● **TASK ITEM**: Please report each line in the material below that includes "koocbl".

● **INPUT**:

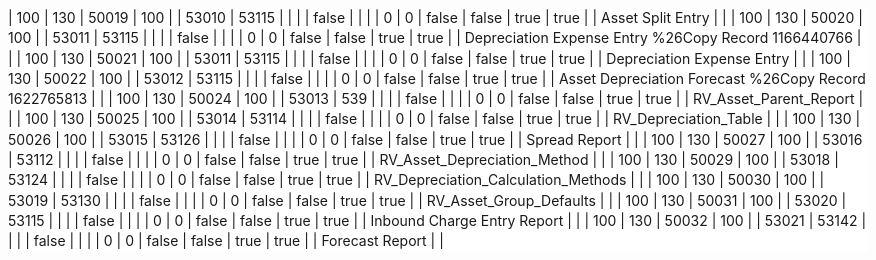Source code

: |       100        |        130         |        50019         |        100         |                                |           53010           |  53115  |        |      |           |     false     |                 |             |                                       |        0         |          0          | false  |   false    |          true           |       true        |                |                         Asset Split Entry                         |                    |
|       100        |        130         |        50020         |        100         |                                |           53011           |  53115  |        |      |           |     false     |                 |             |                                       |        0         |          0          | false  |   false    |          true           |       true        |                |       Depreciation Expense Entry %26Copy Record 1166440766        |                    |
|       100        |        130         |        50021         |        100         |                                |           53011           |  53115  |        |      |           |     false     |                 |             |                                       |        0         |          0          | false  |   false    |          true           |       true        |                |                    Depreciation Expense Entry                     |                    |
|       100        |        130         |        50022         |        100         |                                |           53012           |  53115  |        |      |           |     false     |                 |             |                                       |        0         |          0          | false  |   false    |          true           |       true        |                |       Asset Depreciation Forecast %26Copy Record 1622765813       |                    |
|       100        |        130         |        50024         |        100         |                                |           53013           |   539   |        |      |           |     false     |                 |             |                                       |        0         |          0          | false  |   false    |          true           |       true        |                |                     RV\_Asset\_Parent\_Report                     |                    |
|       100        |        130         |        50025         |        100         |                                |           53014           |  53114  |        |      |           |     false     |                 |             |                                       |        0         |          0          | false  |   false    |          true           |       true        |                |                      RV\_Depreciation\_Table                      |                    |
|       100        |        130         |        50026         |        100         |                                |           53015           |  53126  |        |      |           |     false     |                 |             |                                       |        0         |          0          | false  |   false    |          true           |       true        |                |                           Spread Report                           |                    |
|       100        |        130         |        50027         |        100         |                                |           53016           |  53112  |        |      |           |     false     |                 |             |                                       |        0         |          0          | false  |   false    |          true           |       true        |                |                  RV\_Asset\_Depreciation\_Method                  |                    |
|       100        |        130         |        50029         |        100         |                                |           53018           |  53124  |        |      |           |     false     |                 |             |                                       |        0         |          0          | false  |   false    |          true           |       true        |                |              RV\_Depreciation\_Calculation\_Methods               |                    |
|       100        |        130         |        50030         |        100         |                                |           53019           |  53130  |        |      |           |     false     |                 |             |                                       |        0         |          0          | false  |   false    |          true           |       true        |                |                    RV\_Asset\_Group\_Defaults                     |                    |
|       100        |        130         |        50031         |        100         |                                |           53020           |  53115  |        |      |           |     false     |                 |             |                                       |        0         |          0          | false  |   false    |          true           |       true        |                |                    Inbound Charge Entry Report                    |                    |
|       100        |        130         |        50032         |        100         |                                |           53021           |  53142  |        |      |           |     false     |                 |             |                                       |        0         |          0          | false  |   false    |          true           |       true        |                |                          Forecast Report                          |                    |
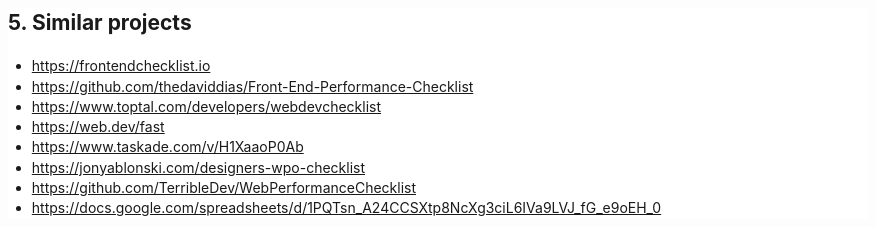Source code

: 
## 5. Similar projects

- <https://frontendchecklist.io>
- <https://github.com/thedaviddias/Front-End-Performance-Checklist>
- <https://www.toptal.com/developers/webdevchecklist>
- <https://web.dev/fast>
- <https://www.taskade.com/v/H1XaaoP0Ab>
- <https://jonyablonski.com/designers-wpo-checklist>
- <https://github.com/TerribleDev/WebPerformanceChecklist>
- <https://docs.google.com/spreadsheets/d/1PQTsn_A24CCSXtp8NcXg3ciL6IVa9LVJ_fG_e9oEH_0>
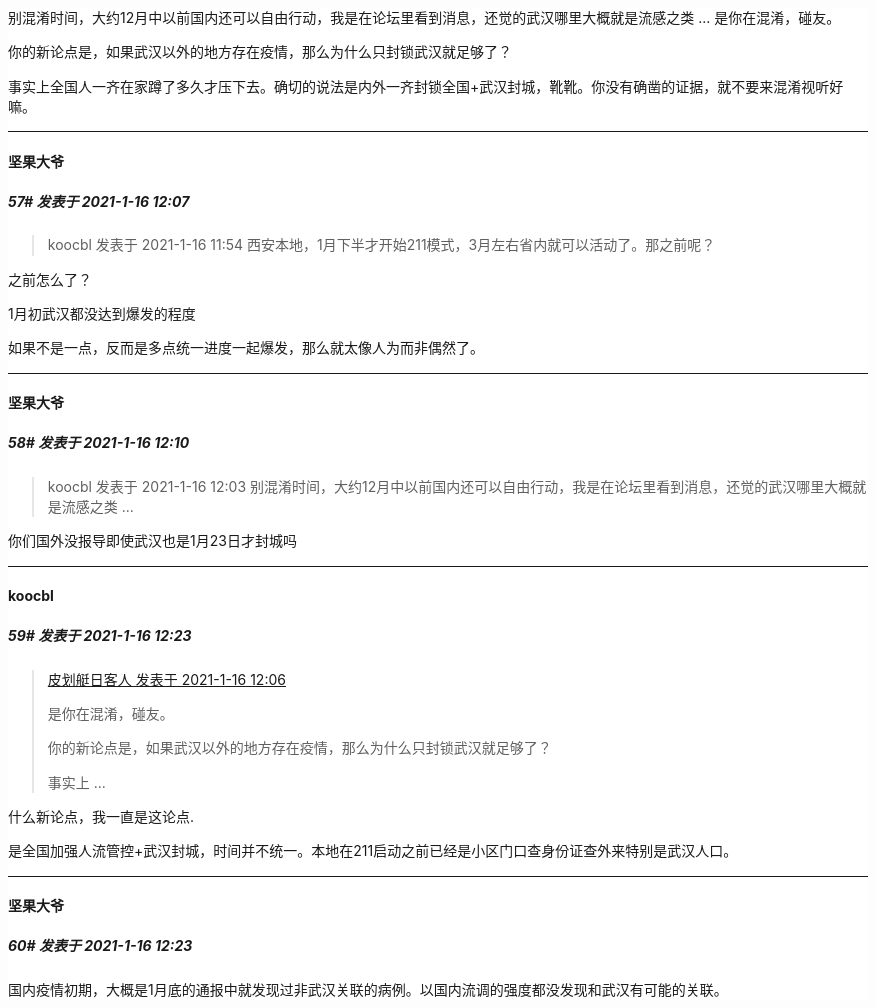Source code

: 别混淆时间，大约12月中以前国内还可以自由行动，我是在论坛里看到消息，还觉的武汉哪里大概就是流感之类 ...</blockquote>
是你在混淆，碰友。

你的新论点是，如果武汉以外的地方存在疫情，那么为什么只封锁武汉就足够了？

事实上全国人一齐在家蹲了多久才压下去。确切的说法是内外一齐封锁全国+武汉封城，靴靴。你没有确凿的证据，就不要来混淆视听好嘛。


-----

####  坚果大爷  
##### 57#       发表于 2021-1-16 12:07


<blockquote>koocbl 发表于 2021-1-16 11:54
西安本地，1月下半才开始211模式，3月左右省内就可以活动了。那之前呢？</blockquote>
之前怎么了？

1月初武汉都没达到爆发的程度

如果不是一点，反而是多点统一进度一起爆发，那么就太像人为而非偶然了。


-----

####  坚果大爷  
##### 58#       发表于 2021-1-16 12:10


<blockquote>koocbl 发表于 2021-1-16 12:03
别混淆时间，大约12月中以前国内还可以自由行动，我是在论坛里看到消息，还觉的武汉哪里大概就是流感之类 ...</blockquote>
你们国外没报导即使武汉也是1月23日才封城吗


-----

####  koocbl  
##### 59#       发表于 2021-1-16 12:23


<blockquote><a href="httphttps://bbs.saraba1st.com/2b/forum.php?mod=redirect&amp;goto=findpost&amp;pid=50051095&amp;ptid=1983072" target="_blank">皮划艇日客人 发表于 2021-1-16 12:06</a>

是你在混淆，碰友。

你的新论点是，如果武汉以外的地方存在疫情，那么为什么只封锁武汉就足够了？

事实上 ...</blockquote>
什么新论点，我一直是这论点.


是全国加强人流管控+武汉封城，时间并不统一。本地在211启动之前已经是小区门口查身份证查外来特别是武汉人口。


-----

####  坚果大爷  
##### 60#       发表于 2021-1-16 12:23


国内疫情初期，大概是1月底的通报中就发现过非武汉关联的病例。以国内流调的强度都没发现和武汉有可能的关联。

● **TASK RESPONSE**:
<blockquote>koocbl 发表于 2021-1-16 11:54
<blockquote>koocbl 发表于 2021-1-16 12:03
####  koocbl  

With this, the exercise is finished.